### EXCERPTED TEXT
-- Opening Marker --

The patch applies to these two sources:
drivers/char/random.cinclude/linux/random.h
It adds a callback facility to the core kernel code that allows libwolfssl.ko
to register FIPS-compliant algorithms in place of the native implementation
(which is based on non-FIPS ChaCha20 and blake2s algorithms). When libwolfssl.ko is configured with
--enable-linuxkm-lkcapi-register and loaded into a patched kernel, it
automatically registers the FIPS callbacks. At startup, the module will report
libwolfssl: kernel global random_bytes handlers installed.

-- Closing Marker --

### JOB ITEM
Transcribe the passage on the kernel random-number patch from "The patch applies" to "random_bytes handlers installed." without altering a single word.

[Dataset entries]
-- Opening Marker --

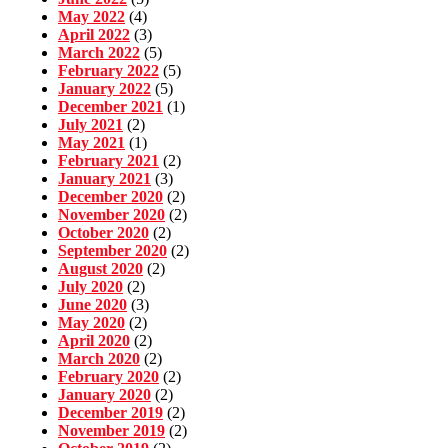
May 2022
(4)
April 2022
(3)
March 2022
(5)
February 2022
(5)
January 2022
(5)
December 2021
(1)
July 2021
(2)
May 2021
(1)
February 2021
(2)
January 2021
(3)
December 2020
(2)
November 2020
(2)
October 2020
(2)
September 2020
(2)
August 2020
(2)
July 2020
(2)
June 2020
(3)
May 2020
(2)
April 2020
(2)
March 2020
(2)
February 2020
(2)
January 2020
(2)
December 2019
(2)
November 2019
(2)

-- Closing Marker --

### REPLY TO THE EXERCISE
The patch applies to these two sources:
drivers/char/random.cinclude/linux/random.h
It adds a callback facility to the core kernel code that allows libwolfssl.ko
to register FIPS-compliant algorithms in place of the native implementation
(which is based on non-FIPS ChaCha20 and blake2s algorithms). When libwolfssl.ko is configured with
--enable-linuxkm-lkcapi-register and loaded into a patched kernel, it
automatically registers the FIPS callbacks. At startup, the module will report
libwolfssl: kernel global random_bytes handlers installed.